Il regista e attore Fabrizio Falco: "Ecco le anime del mio Closer al Filodrammatici"

Lo spettacolo inscena al Filodrammatici con il Premio Ubu 2015: "Ancora risuonano sul palco gli insegnamenti del maestro Luca Ronconi "

Una sequenza dello spettacolo Closer al Filodrammatici

Una sequenza dello spettacolo Closer al Filodrammatici

Milano - Due coppie. Che s’incrociano a vari livelli di desiderio e disperazione. Sullo sfondo della ricca Londra contemporanea, gonfia d’irrequietezza, a due passi dal millennio. È già un cult “Closer“ di Patrick Marber, debuttato nel 1997 e poi al cinema grazie al film stellare di Mike Nichols. Da stasera però lo si ritrova a teatro. Al Filodrammatici. In prima milanese per la regia di Fabrizio Falco. Con l’attore messinese (Premio Ubu 2015) anche in scena insieme a Paola Francesca Frasca, Eletta Del Castillo e Davide Cirri. Un girotondo di finzioni. Per anime perse. Tutti ubriachi di sesso e di noia e di volontà di sopraffazione.

Falco, perché “Closer“?

"È una scelta che mi permette di indagare nuovamente le relazioni, un tema che sento molto vicino negli ultimi anni. Lo stesso “Misantropo“ che ho affrontato in precedenza andava in questa direzione e mi sembra di vedere un filo rosso fra i due testi, per quanto distanti per epoca e per drammaturgia. “Closer“ si apre poi ad altro, in un orizzonte che direi riguarda in generale l’essere umano: dall’identità all’esigenza di indossare quotidianamente delle maschere, fino al concetto di verità".

È un testo dove si respira una disperazione di fondo, molto Anni Novanta.

"Sì, i protagonisti sono tutti sconfitti. Ma se si vuole vedere un minimo di positività, credo che si possa ritrovare nel personaggio di Alice, la cui verità possiede qualcosa di più puro. Nonostante Marber nel finale ci faccia capire che anche il suo personaggio si basa sull’inganno. In lei però si percepisce un’energia diversa, che cerco di lasciar emergere".

Quanto ha pesato il film?

"Ho cercato di allontanarmene in tutti i modi. Anche perché il lavoro di Nichols rimane molto cupo, mentre il testo è scritto come una commedia, almeno nei termini in cui questa si avvicina alla vita, affrontando i lati comici e tragici dell’esistenza. Ho quindi tolto qualsiasi orpello per concentrami sul lavoro con gli attori, sui corpi che si cercano, si baciano, si avvicinano e si allontanano, per poi tornare a cercarsi".
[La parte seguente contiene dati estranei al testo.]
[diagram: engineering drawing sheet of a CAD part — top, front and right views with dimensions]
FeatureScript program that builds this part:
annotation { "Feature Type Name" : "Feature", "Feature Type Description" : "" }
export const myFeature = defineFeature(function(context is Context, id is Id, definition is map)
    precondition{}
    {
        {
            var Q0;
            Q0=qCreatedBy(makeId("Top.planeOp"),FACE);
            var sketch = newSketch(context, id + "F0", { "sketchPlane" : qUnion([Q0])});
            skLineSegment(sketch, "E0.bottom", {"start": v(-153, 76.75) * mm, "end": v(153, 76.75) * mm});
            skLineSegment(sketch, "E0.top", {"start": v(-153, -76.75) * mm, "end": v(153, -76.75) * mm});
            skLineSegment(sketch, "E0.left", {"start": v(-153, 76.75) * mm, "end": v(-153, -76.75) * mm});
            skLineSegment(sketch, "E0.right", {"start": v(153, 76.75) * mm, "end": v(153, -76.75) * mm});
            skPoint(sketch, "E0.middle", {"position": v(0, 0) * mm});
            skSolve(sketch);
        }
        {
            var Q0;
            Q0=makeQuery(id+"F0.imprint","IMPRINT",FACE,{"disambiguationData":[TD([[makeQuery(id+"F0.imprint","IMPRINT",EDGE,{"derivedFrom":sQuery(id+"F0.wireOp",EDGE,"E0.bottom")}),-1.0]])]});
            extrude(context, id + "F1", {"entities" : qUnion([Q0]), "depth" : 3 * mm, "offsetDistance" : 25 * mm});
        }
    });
Come descriverebbe il suo teatro?

"Uno spettatore l’ha definito naturalismo astratto. In effetti io cerco un realismo assoluto, quasi ossessivo nel togliere qualsiasi legame con la rappresentazione, pur all’interno di una scena svuotata. Credo infatti che il teatro abbia bisogno di avvicinarsi ai ragazzi, che troppo spesso lo percepiscono "finto". Uno spunto da non sottovalutare".

Nel 2015 Luca Ronconi la volle per “Lehman Trilogy“.
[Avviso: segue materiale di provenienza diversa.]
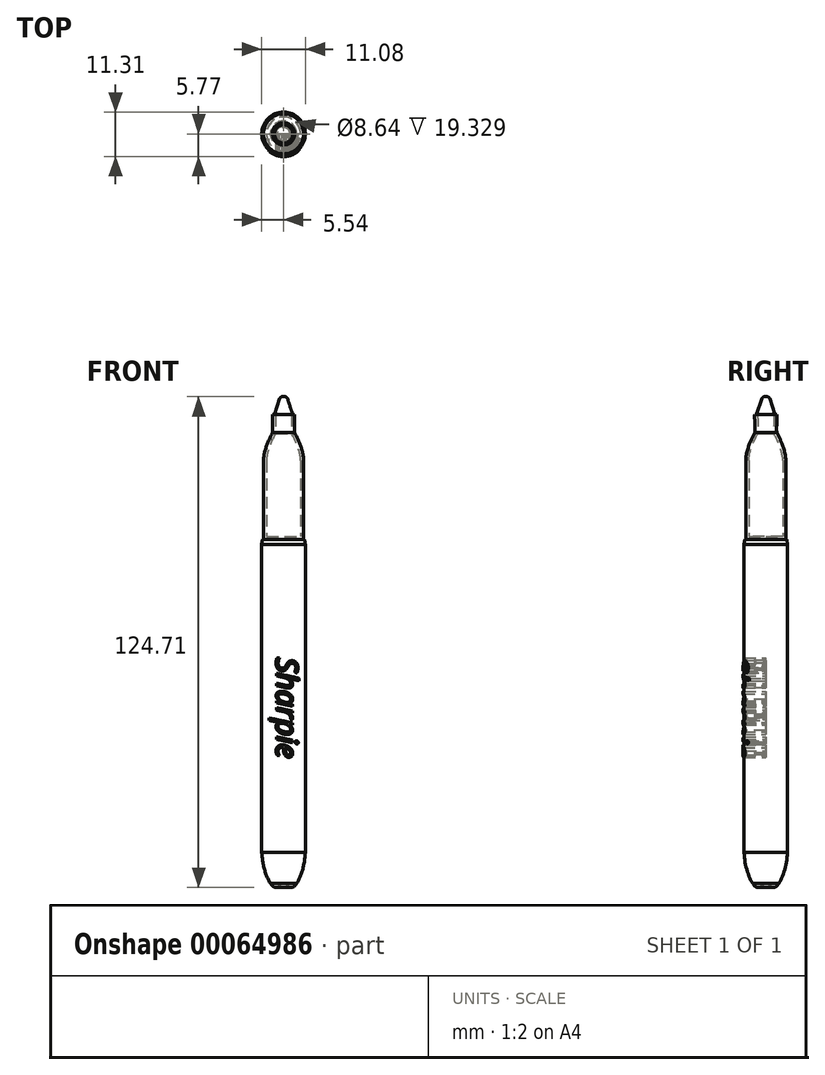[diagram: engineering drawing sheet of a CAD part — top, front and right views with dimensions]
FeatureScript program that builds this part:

"Lui mi ha trasmesso il rigore e lo studio maniacale del testo, mentre col tempo mi sono allontanato dal punto di vista formale. Ma i suoi insegnamenti continuano a risuonarmi. E insieme a Ronconi devo ringraziare Carlo Cecchi, Valerio Binasco o Silvio Peroni, più vicino a me anagraficamente".

Nei prossimi mesi?

"In estate sarò impegnato su un set cinematografico, poi spero di riprendere “Closer“. Sta andando bene, ci hanno detto che abbiamo fatto dimenticare il film. Forse il miglior complimento che potessero farci".